02-05-2023, 06:30 PM
There is no such thing as an "absence of religion" in society. "Secularism" is just a synonym for pagan polytheism. The story of the Old Testament, and its culmination in the gospels and the rest of the New Testament, follows a crystal-clear story-arc. There is no mystery, here. The central theme of the entire Bible is that God is the one-and-only Creator and, when we fell from grace through disobedience, we became inundated with a host of so-called "gods", all clamoring for our attention and pretending to be something that they aren't. That is, they are corrupt creatures claiming to be the Creator. In a word, they are impostors.
I realize that a lot of people in the liberty movement are not explicitly Christian. Some belong to some other religion, and a significant number are either agnostic, atheist or just have no definite stance on religious questions. For those liberty-lovers who are not Christian, this is the thought-experiment that I would propose: suppose for a moment that a being appeared to you in a manner that made it unquestionable that this being is divine, and he explained to you that you are not compelled to believe in Christianity, but Christianity is the only true defense of civil freedoms, such as the freedom of speech, freedom of conscience, the right to effective self-defense, and so on. Now, given this information, would you be willing to pragmatically support Christianity as a force for civil good and order, even while you do not personally subscribe to it? I hope that the answer to that is yes. And the point of that thought-experiment, is that "Christian Nationalism" isn't about "imposing" anything on anyone, in fact, it's the only religious alternative that preserves the right of people to seek God according to their own conscience.
The reason for raising this discussion in 2023, is that the doomsday virus has amply demonstrated that (a) we already have an established state-religion (secularism/polytheism), and (b) this established religion is tyrannical and oppressive in the extreme, in most cases amounting to little more than mob justice and Twitter-fueled reputational-lynching ("cancel"ing).

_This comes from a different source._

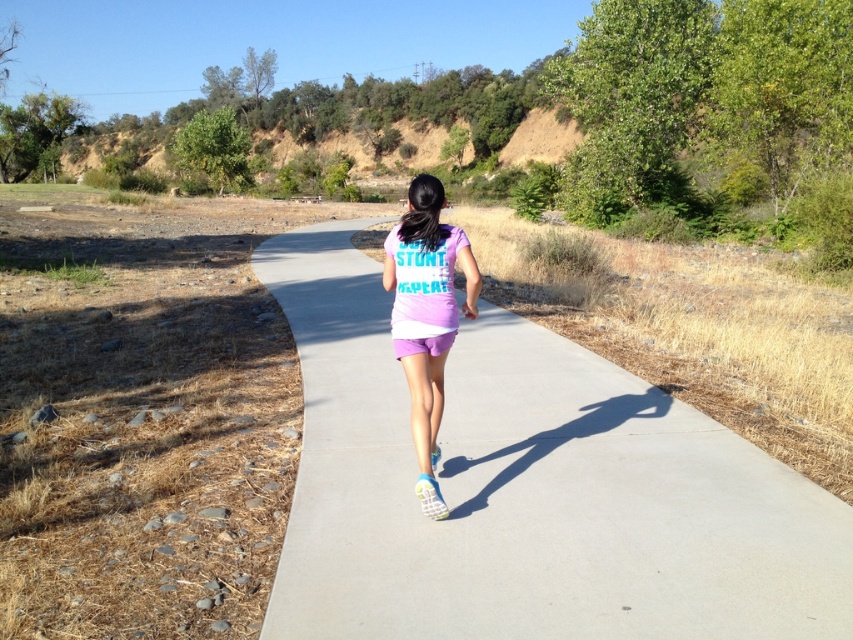
Which is in front, point (312, 401) or point (453, 332)?

Point (453, 332) is more forward.

Is point (267, 262) less distant than point (445, 353)?

No, (267, 262) is further to viewer.

Identify the location of smooth concrete pavement at center. The height and width of the screenshot is (640, 853). (527, 490).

Note that this is exactly how justice worked in pagan cultures like ancient Greece and Rome. Sure, they "tolerated" many gods in the temples, but the individual's conscience was always a mere slave to the mob. And the proof of this is in how much persecution and martyrdom the early church underwent for the simple act of daring to publicly teach that there is only one God, who is good and loving and who wants to save mankind from death and hell.
As the historians constantly remind us: if you want to know the future, study the past. Nature abhors a vacuum. You cannot throw God out of your culture and expect that nothing is going to fill that void. In fact, everything is going to fill that void, and almost all of that "everything" is really evil stuff. We have simply forgotten how many shoulders of giants we are standing upon. We have become thankless and narcissistic, and so we imagine that we can just rewrite society according to our whims. How well have the marxists done in their two-century-long attempt to rewrite reality according to their whims? How has that actually worked out?